2. Tomar sobre nosotros el nombre de Cristo es hacer convenios y vivirlos: Ser llamados por Su nombre implica recordarlo siempre, guardar Sus mandamientos y servir como Él serviría. No basta con profesar Su nombre; debemos representarlo con obras de amor y rectitud.
3. El discipulado es un proceso, no un evento: Llegar a ser verdaderos seguidores de Cristo requiere constancia, humildad y paciencia: “línea sobre línea, precepto tras precepto.” El progreso espiritual no se mide por la rapidez, sino por la fidelidad.
4. Los actos pequeños de bondad dejan huellas eternas: La historia del presidente de rama que ayudó al bisabuelo de Cuvelier enseña que el amor cristiano genuino transforma generaciones. Las semillas que sembramos con compasión hoy pueden florecer en almas que ni siquiera conoceremos.
5. El discipulado genuino es inclusivo y compasivo: Los santos del libro de Alma “no desatendían a ninguno… pertenezcan o no a la Iglesia”.
El verdadero cristiano no pregunta “¿es de los nuestros?”, sino “¿cómo puedo ayudar?”.
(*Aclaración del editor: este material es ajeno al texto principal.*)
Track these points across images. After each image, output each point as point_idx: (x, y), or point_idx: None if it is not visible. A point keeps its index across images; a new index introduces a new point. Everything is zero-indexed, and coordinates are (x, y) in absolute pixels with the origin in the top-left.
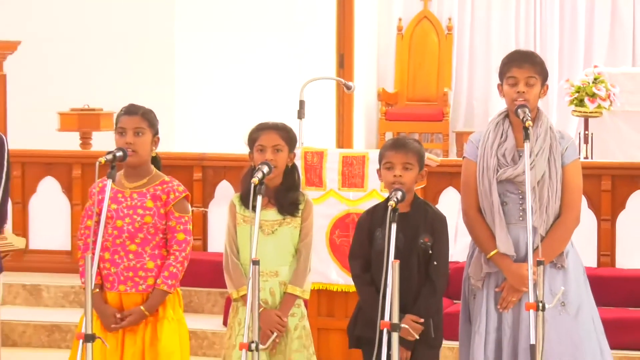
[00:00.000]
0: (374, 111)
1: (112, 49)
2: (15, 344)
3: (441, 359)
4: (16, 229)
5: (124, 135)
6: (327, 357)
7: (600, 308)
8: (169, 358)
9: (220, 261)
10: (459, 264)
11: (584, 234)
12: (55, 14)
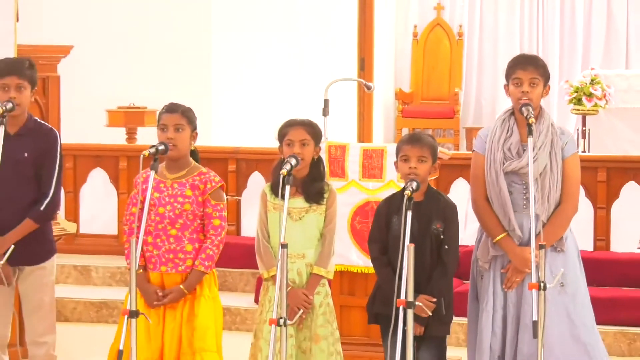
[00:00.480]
0: (391, 109)
1: (155, 53)
2: (67, 320)
3: (451, 333)
4: (68, 215)
5: (166, 131)
6: (348, 332)
7: (597, 288)
8: (203, 332)
9: (252, 245)
10: (468, 248)
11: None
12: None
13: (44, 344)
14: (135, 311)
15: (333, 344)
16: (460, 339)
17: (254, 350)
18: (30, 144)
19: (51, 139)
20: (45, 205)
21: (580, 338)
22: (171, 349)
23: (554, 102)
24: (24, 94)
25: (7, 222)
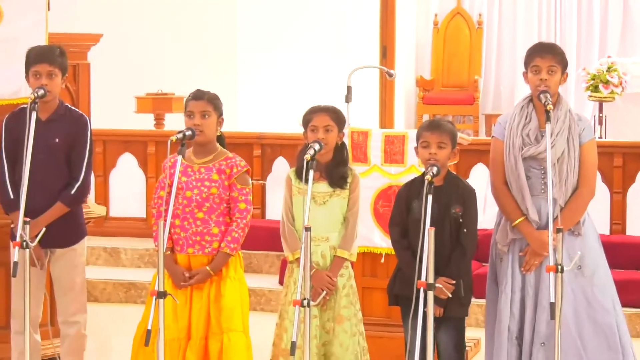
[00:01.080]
0: (412, 96)
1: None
2: (96, 300)
3: (470, 315)
4: (98, 199)
5: (192, 118)
6: (370, 312)
7: (613, 270)
8: (230, 312)
9: (276, 228)
10: (487, 231)
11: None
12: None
13: (75, 324)
14: (163, 292)
15: (356, 325)
16: (479, 320)
17: (279, 331)
18: (61, 130)
19: (81, 124)
20: (76, 189)
21: (598, 320)
22: (198, 329)
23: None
24: (55, 81)
25: (39, 206)
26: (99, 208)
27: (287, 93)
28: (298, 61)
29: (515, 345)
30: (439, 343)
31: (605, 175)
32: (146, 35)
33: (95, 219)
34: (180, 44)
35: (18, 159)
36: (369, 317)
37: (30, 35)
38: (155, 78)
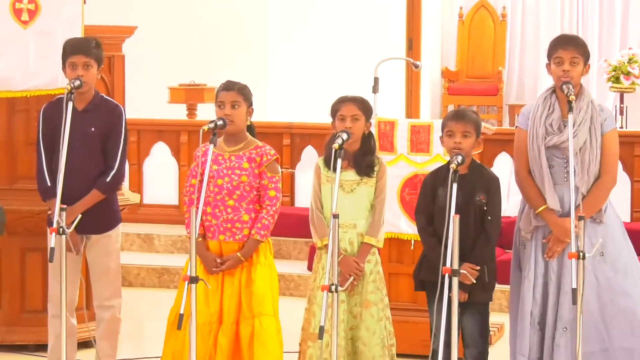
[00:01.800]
0: (438, 86)
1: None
2: (130, 284)
3: (494, 300)
4: (132, 186)
5: (223, 108)
6: (397, 298)
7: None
8: (261, 297)
9: (305, 215)
10: (511, 219)
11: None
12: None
13: (110, 308)
14: (195, 277)
15: (382, 310)
16: (502, 305)
17: (308, 315)
18: (97, 119)
19: (116, 114)
20: (111, 177)
21: (620, 304)
22: (230, 313)
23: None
24: (91, 72)
25: (76, 193)
26: (133, 195)
27: (316, 84)
28: (326, 53)
29: (537, 330)
30: (464, 327)
31: (626, 164)
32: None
33: (130, 206)
34: (212, 36)
35: (55, 147)
36: (395, 302)
37: (66, 28)
38: (188, 69)
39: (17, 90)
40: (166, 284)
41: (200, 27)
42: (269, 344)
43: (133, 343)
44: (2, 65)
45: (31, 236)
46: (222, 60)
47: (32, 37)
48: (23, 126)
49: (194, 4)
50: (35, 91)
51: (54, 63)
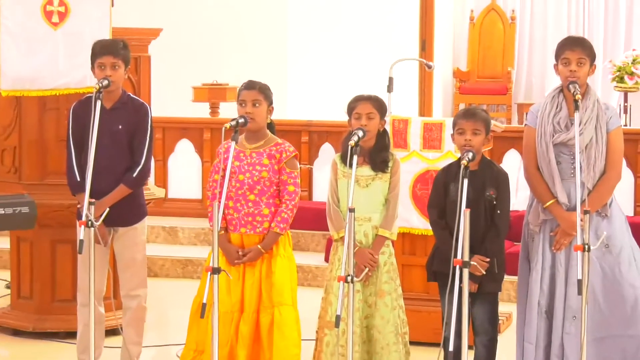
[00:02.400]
0: (450, 86)
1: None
2: (156, 275)
3: (503, 290)
4: (157, 181)
5: (244, 106)
6: (410, 288)
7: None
8: (280, 288)
9: (323, 209)
10: (519, 212)
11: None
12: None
13: (136, 297)
14: (217, 268)
15: (396, 299)
16: (511, 295)
17: (325, 304)
18: (124, 117)
19: (142, 112)
20: (137, 172)
21: (624, 293)
22: (251, 302)
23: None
24: (118, 72)
25: (104, 188)
26: (158, 190)
27: (333, 83)
28: (343, 54)
29: (544, 319)
30: (474, 316)
31: (629, 161)
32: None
33: (155, 200)
34: (234, 38)
35: (84, 144)
36: (409, 292)
37: (95, 29)
38: (211, 69)
39: (48, 89)
40: (190, 275)
41: (223, 30)
42: (288, 332)
43: (158, 330)
44: (33, 65)
45: (61, 229)
46: (244, 60)
47: (61, 38)
48: (53, 124)
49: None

6. Llevar el nombre de Cristo es reflejar Su amor: El élder Cuvelier nos invita a vivir de modo que, al interactuar con nosotros, las personas sientan el amor de Dios y el poder confirmador del Espíritu Santo.
Este mensaje nos recuerda que el nombre de Cristo no se lleva en una placa ni en un registro, sino en el corazón.
Ser llamados por Su nombre significa que Su carácter se graba en el nuestro: Su compasión en nuestras manos, Su paciencia en nuestras palabras, Su perdón en nuestras reacciones.
Al vivir así, no solo representamos al Salvador; revelamos Su rostro al mundo.
Y algún día, cuando escuchemos Su voz llamarnos por nuestro nombre, sabremos que somos verdaderamente Suyos.